I più attenti allo stile, non solo del cibo ma anche dell’ambiente, possono trovare soddisfazione da Hortus Restaurant e da Osteria 1861: eleganze differenti, ma stesse radici culinarie.
Da Lago a Santa Maria è un attimo e all’occhio del visitatore si presenta un luogo più moderno e rivolto al turismo balnerare che mette un po’ da parte l’aspetto storico predominante a Castellabate. Certo non mancano palazzi e strutture dei tempi andati quando, al posto delle caffetterie e dei lidi, c’era il rilevante scalo commerciale. Tale importanza venne ricordata dopo la Seconda Guerra Mondiale quando i cittadini di Santa Maria pretesero la trasformazione della frazione in un comune a sè stante. La richiesta, più e più volte respinta, generò un conflitto tra “colle” e “marina” che infuocò maggiormente durante il trasferimento di buona parte degli uffici comunali da Castellabate a Santa Maria.




Il sole dolcemente sparisce dietro al mare, molti bar rimangono ancora aperti per i bagnanti dell’ultima ora mentre i più golosi sono già a caccia di ristoranti e pizzerie. Già, alla pizza di sera non si rinuncia nemmeno nel Cilento che può vantare un gran numero di maestri del lievitato più amato dai campani. A Castellabate ha fatto rumore l’apertura di Bonora, locale dove trova posto al forno l’ex-pizzaiolo talentuoso di Gusto Over The Sea, Florindo Bonora. Lungo la costiera, precisamente ad Agnone, c’è Radici a Mare, succursale estiva della Radici a Pastena di Salerno gestita dall’esperto (nonostante la giovane età) Raffaele de Santis.

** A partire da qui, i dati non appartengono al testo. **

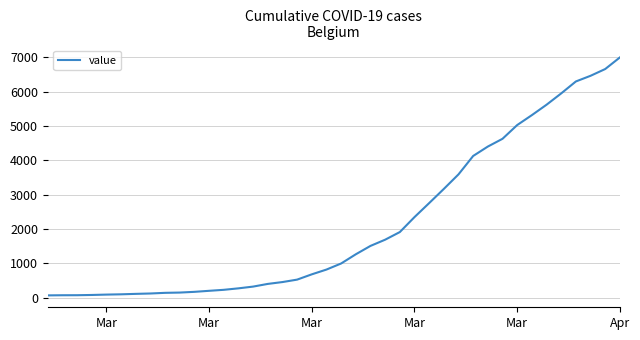

What is the difference between the maximum and minimum values?

6931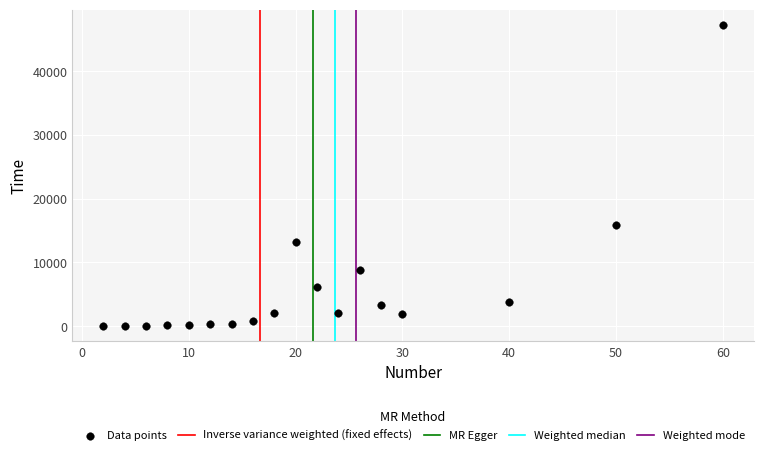

What Y value in the scatter plot is closest to 23644?

15915.4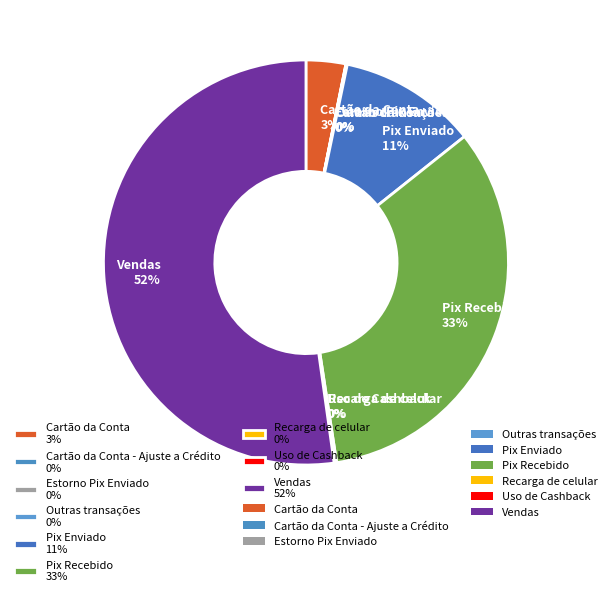

To the nearest percent, what portion does Pix Recebido 33% represent?

33%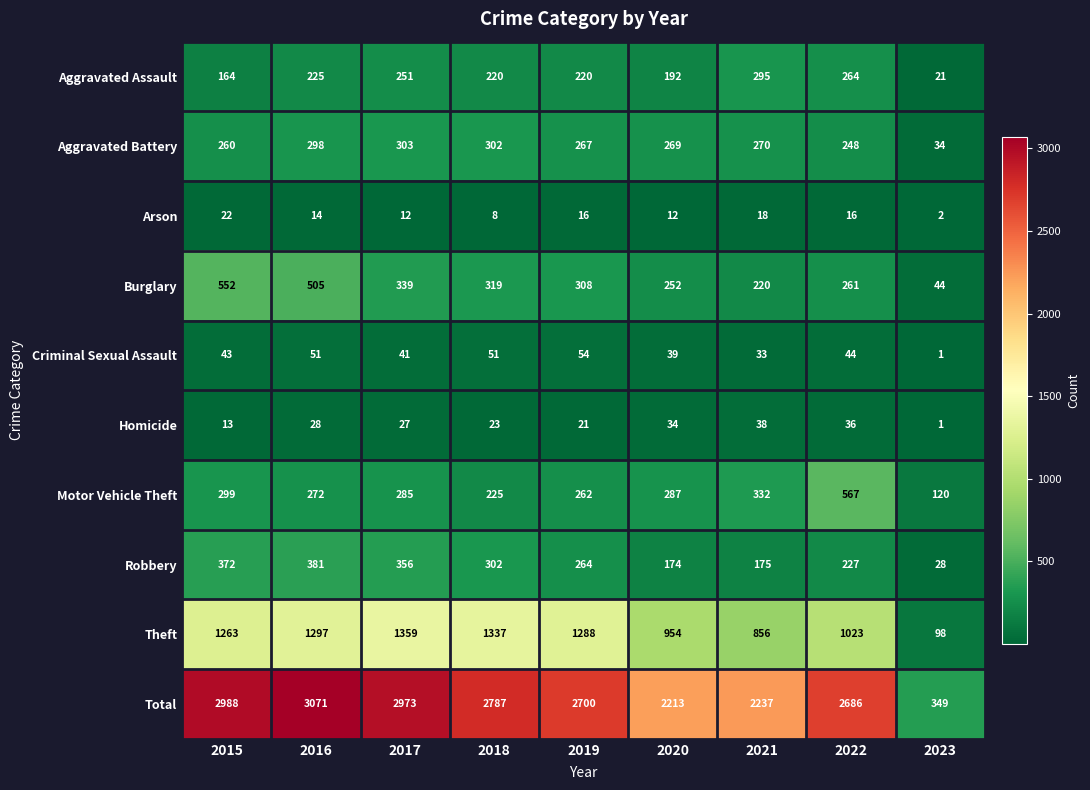

Between 2017 and 2018, which series saw the biggest shift?

Total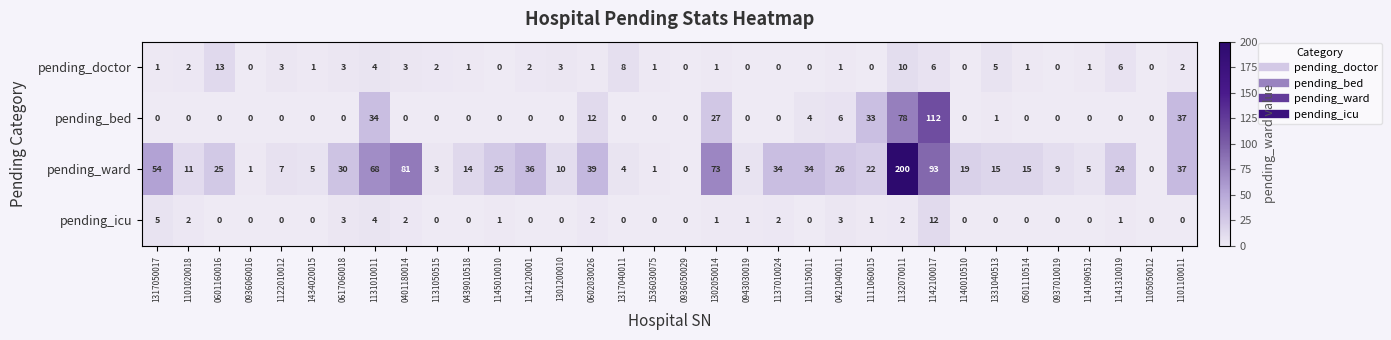

What is the sum of all pending_bed values?

344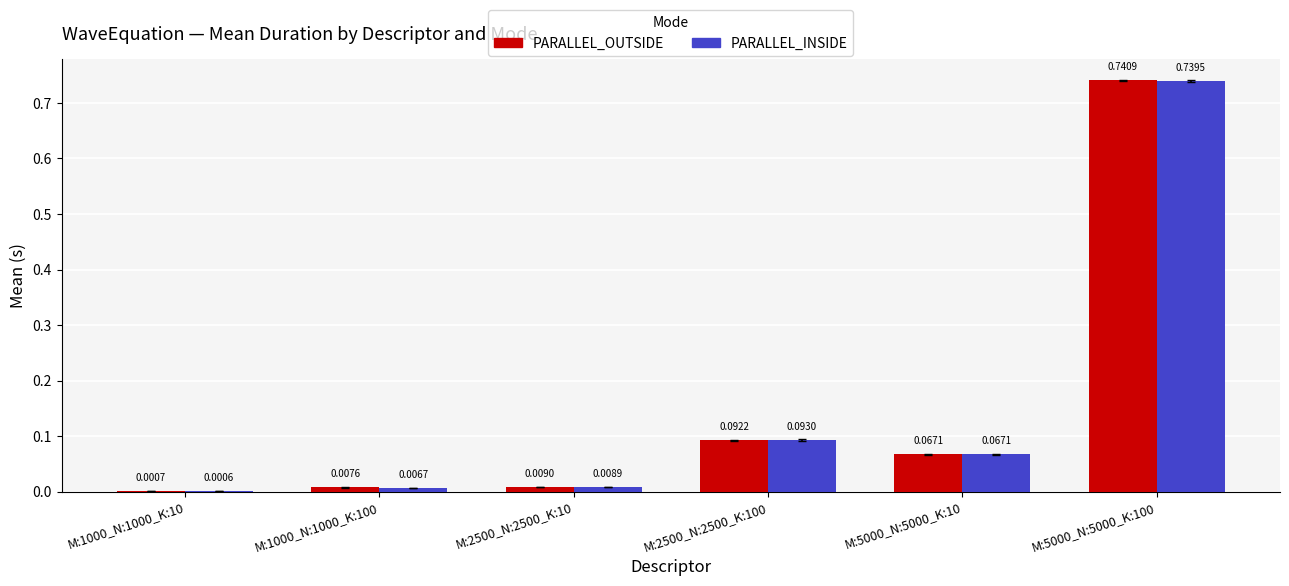

What is the sum of all PARALLEL_OUTSIDE values?

0.9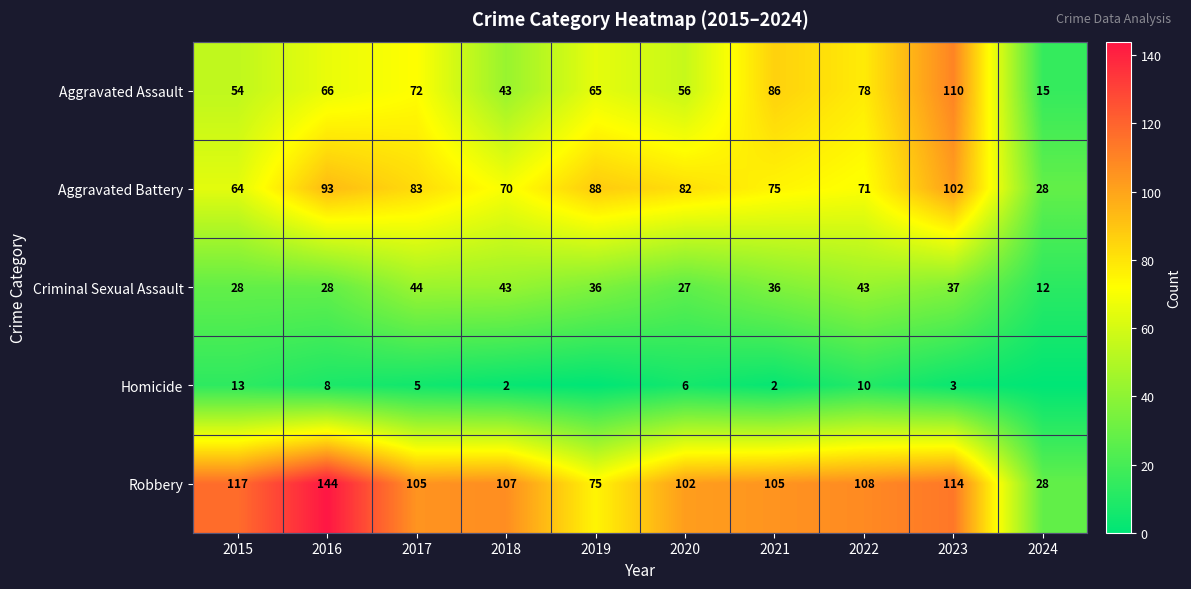

What is the difference between the Robbery values at 2023 and 2018?

7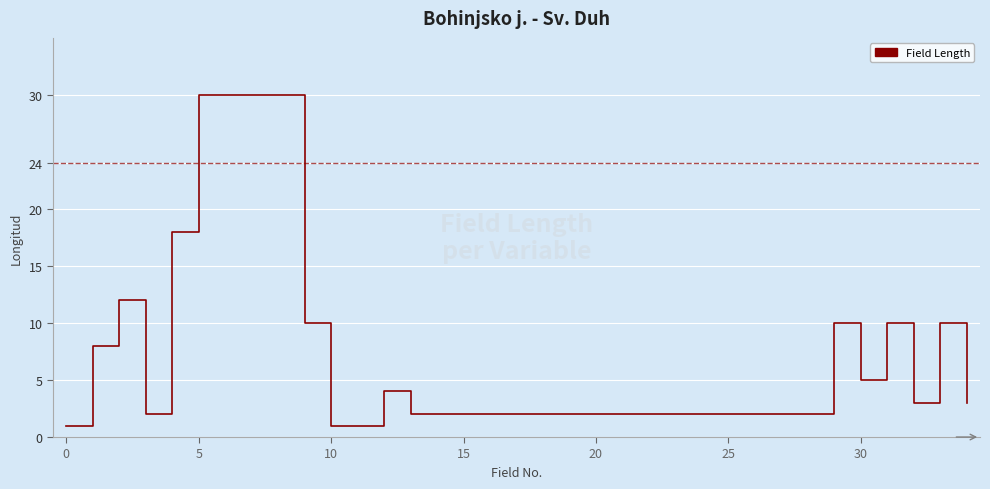

What is the difference between the maximum and minimum values?

29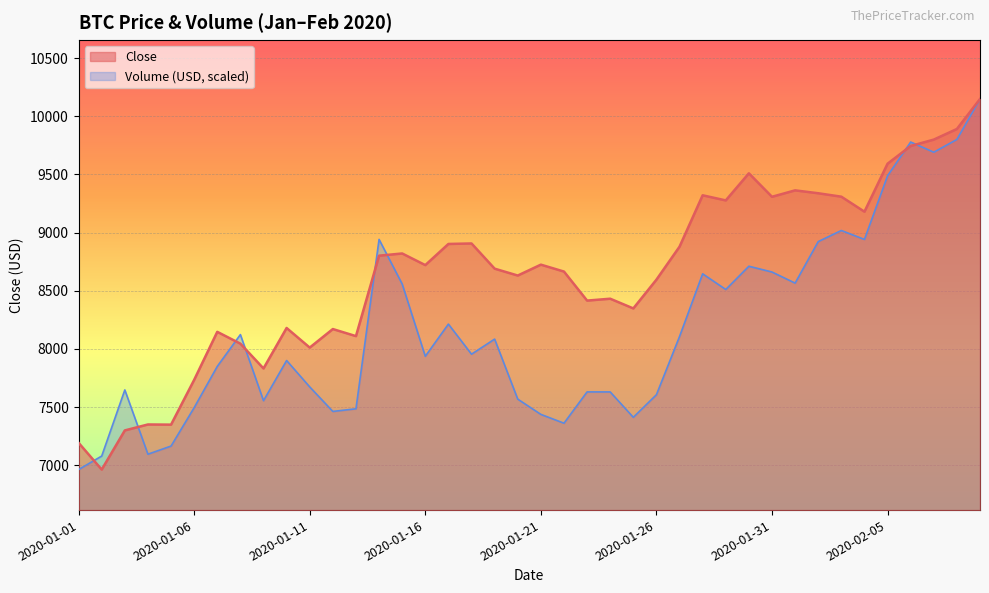

The value of Close at 2020-01-03 is 7300.3. True or false?

True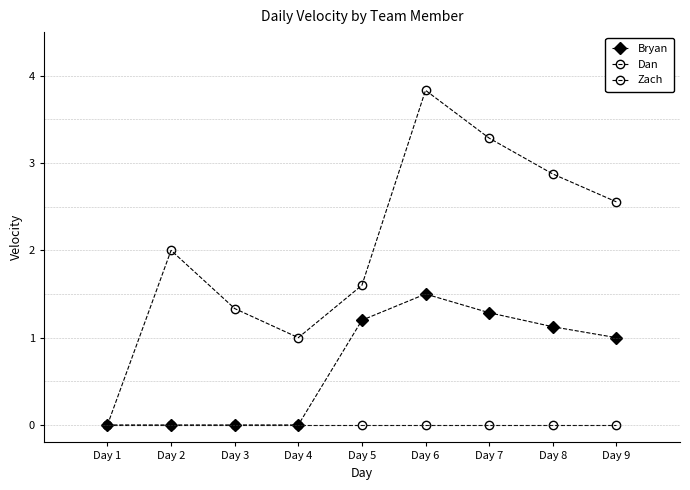

How many lines are shown in the chart?

3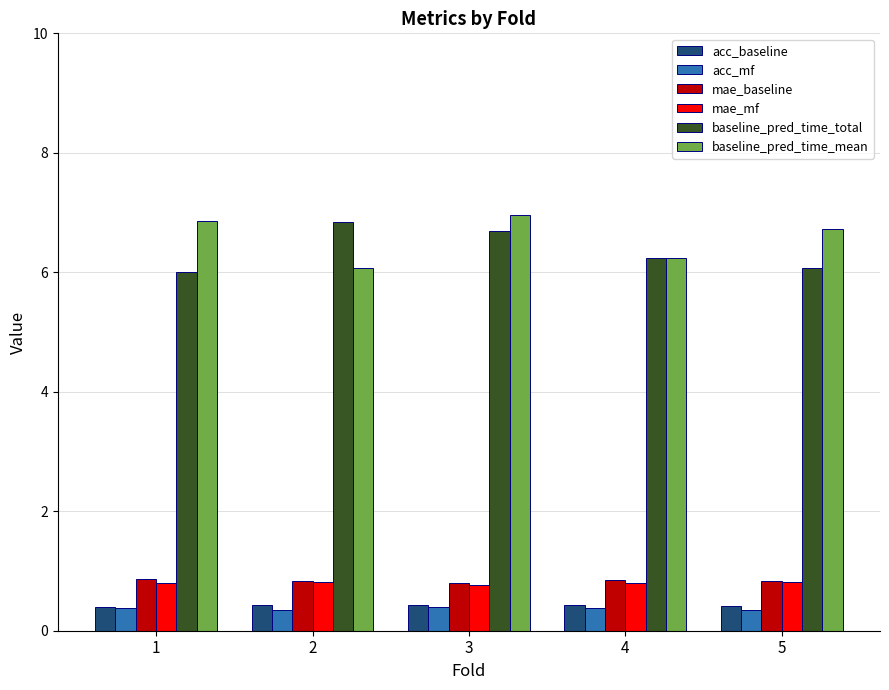

How many bars are there in total?

30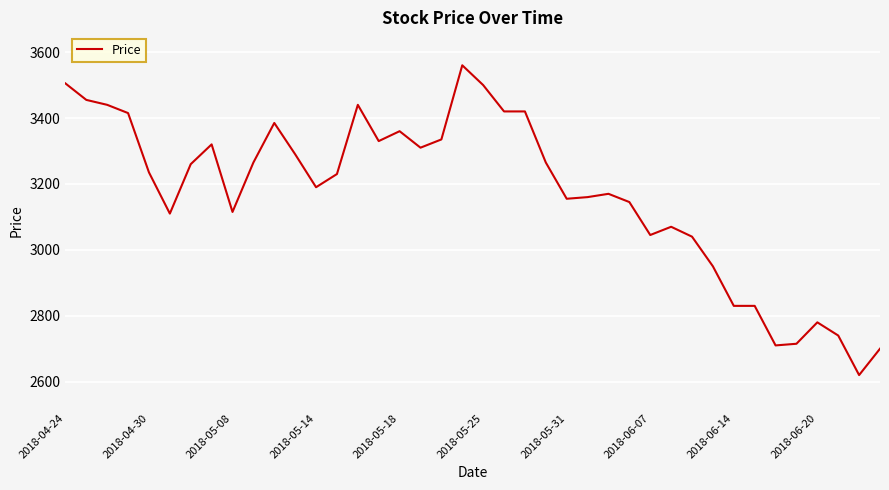

What is the difference between the maximum and minimum values?

940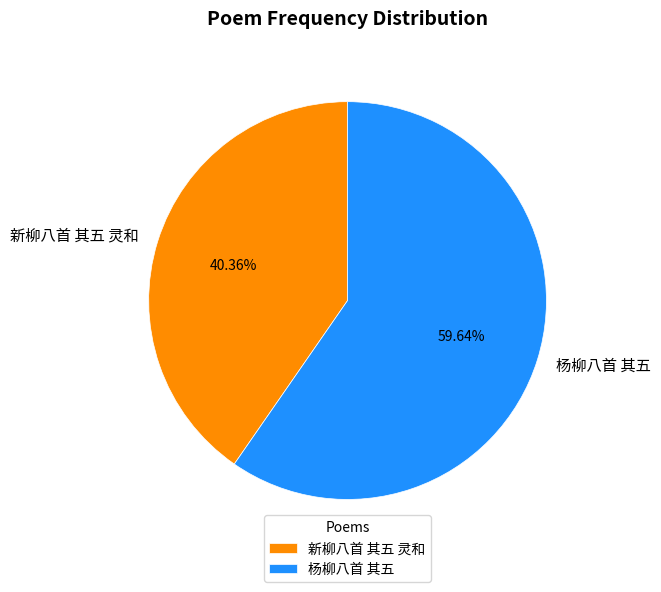

Which has a higher value, 新柳八首 其五 灵和 or 杨柳八首 其五?

杨柳八首 其五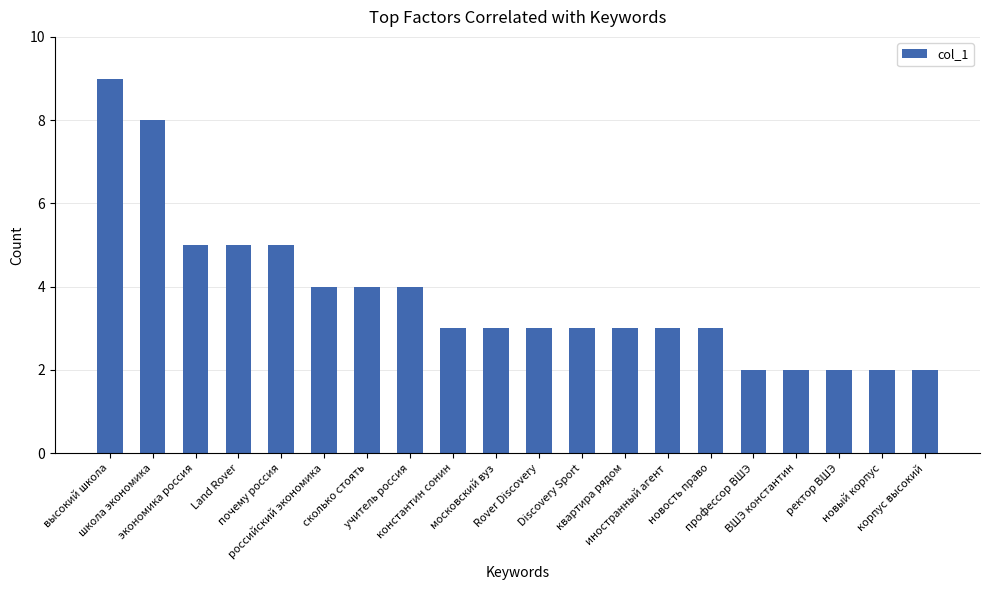

Is it true that the value at учитель россия is 4?

True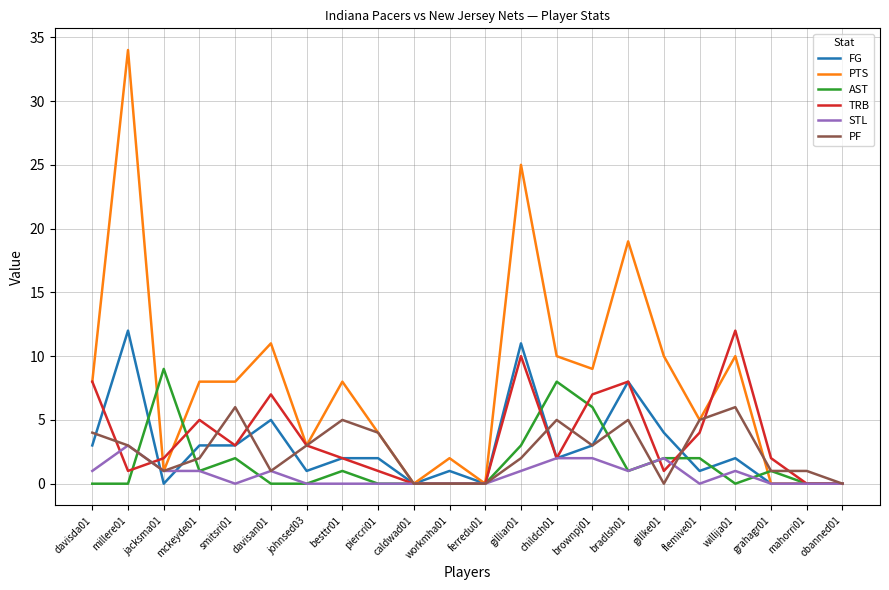

Between johnsed03 and gilliar01, which series saw the biggest shift?

PTS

Ad Agropoli conferma le sue alte qualità Gusto Over The Sea e, le supera a livelli stratosferici, Elio Santosuosso presso la sua nuova base operativa: Vinarte, whine bar che pone grande attenzione anche sul cibo e, ovviamente, sulla pizza.
Proprio dal pluripremiato pizzaiolo, con alle spalle tanta esperienza maturata alla Gatta Mangiona di Roma, decido di andare aspettandomi un’atmosfera diversa dopo l’esperienza non proprio convincente lo scorso anno al Lido Aurora. Posso subito dire che le aspettative sono state ampiamente superate sotto vari punti: gli ambienti sono curati e moderni, in sala sono tutti giovani, dinamici e precisi; il menù delle pizze, senza molta sorpresa, è un trionfo di sapori dove la materia prima del Cilento fa da padrona con qualcosina dal Lazio per non tradire il passato; di prestigio l’esaustiva carta dei vini comprendente anche birre artigianali italiane.






La leggerezza di tutte le pizze, nonostante l’abbondante condimento, è al top. Merito della minuziosa ricerca delle farine e dell’accurata lavorazione degli impasti, di cui uno diretto con farina bianca e integrale (in piccola percentuale) ed un’altro con biga al 50% ben idratata.
Alla fine della giornata si può desumere che cibo, accoglienza, colori, paesaggi, persino la calura estiva, sono il marchio di fabbrica rappresentante il Cilento. Nonostante il COVID, l’entusiasmo e la motivazione di andare avanti e migliorarsi c’è; almeno da parte dei più volenterosi, ben inteso. Ma, come diceva già nel 1811 Gioacchino Murat, Re di Napoli, a proposito di Castellabate e della sua atmosfera: “qui non si muore“.